Identify each line in the records below that contains the word "start" and copy every such line in full.

__DATASET ROWS__.
======

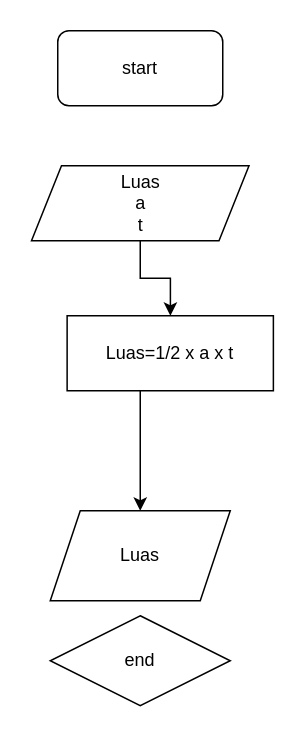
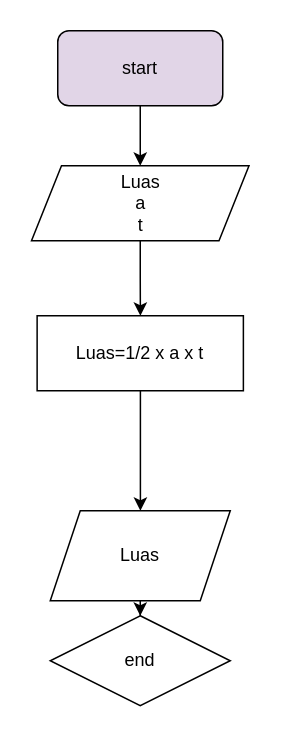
  <mxCell id="0" />
  <mxCell id="1" parent="0" />
- <mxCell id="3" value="start" style="rounded=1;whiteSpace=wrap;html=1;" vertex="1" parent="1"><mxGeometry x="38" y="20" width="110" height="50" as="geometry" /></mxCell>
+ <mxCell id="2" value="" style="edgeStyle=orthogonalEdgeStyle;rounded=0;orthogonalLoop=1;jettySize=auto;html=1;" edge="1" parent="1" source="3" target="5"><mxGeometry relative="1" as="geometry" /></mxCell>
+ <mxCell id="3" value="start" style="rounded=1;whiteSpace=wrap;html=1;fillColor=#e1d5e7;" vertex="1" parent="1"><mxGeometry x="38" y="20" width="110" height="50" as="geometry" /></mxCell>
  <mxCell id="4" value="" style="edgeStyle=orthogonalEdgeStyle;rounded=0;orthogonalLoop=1;jettySize=auto;html=1;" edge="1" parent="1" source="5" target="7"><mxGeometry relative="1" as="geometry" /></mxCell>
  <mxCell id="5" value="Luas &lt;br&gt;a&lt;br&gt;t" style="shape=parallelogram;perimeter=parallelogramPerimeter;whiteSpace=wrap;html=1;fixedSize=1;" vertex="1" parent="1"><mxGeometry x="20.5" y="110" width="145" height="50" as="geometry" /></mxCell>
  <mxCell id="6" value="" style="edgeStyle=orthogonalEdgeStyle;rounded=0;orthogonalLoop=1;jettySize=auto;html=1;" edge="1" parent="1" source="7" target="9"><mxGeometry relative="1" as="geometry"><Array as="points"><mxPoint x="93" y="290" /><mxPoint x="93" y="290" /></Array></mxGeometry></mxCell>
- <mxCell id="7" value="Luas=1/2 x a x t" style="rounded=0;whiteSpace=wrap;html=1;" vertex="1" parent="1"><mxGeometry x="44.25" y="210" width="137.5" height="50" as="geometry" /></mxCell>
+ <mxCell id="7" value="Luas=1/2 x a x t" style="rounded=0;whiteSpace=wrap;html=1;" vertex="1" parent="1"><mxGeometry x="24.25" y="210" width="137.5" height="50" as="geometry" /></mxCell>
+ <mxCell id="8" value="" style="edgeStyle=orthogonalEdgeStyle;rounded=0;orthogonalLoop=1;jettySize=auto;html=1;" edge="1" parent="1" source="9" target="10"><mxGeometry relative="1" as="geometry" /></mxCell>
  <mxCell id="9" value="Luas" style="shape=parallelogram;perimeter=parallelogramPerimeter;whiteSpace=wrap;html=1;fixedSize=1;" vertex="1" parent="1"><mxGeometry x="33" y="340" width="120" height="60" as="geometry" /></mxCell>
  <mxCell id="10" value="end" style="rhombus;whiteSpace=wrap;html=1;" vertex="1" parent="1"><mxGeometry x="33" y="410" width="120" height="60" as="geometry" /></mxCell>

======

__TASK SOLUTION__.
- <mxCell id="3" value="start" style="rounded=1;whiteSpace=wrap;html=1;" vertex="1" parent="1"><mxGeometry x="38" y="20" width="110" height="50" as="geometry" /></mxCell>
+ <mxCell id="3" value="start" style="rounded=1;whiteSpace=wrap;html=1;fillColor=#e1d5e7;" vertex="1" parent="1"><mxGeometry x="38" y="20" width="110" height="50" as="geometry" /></mxCell>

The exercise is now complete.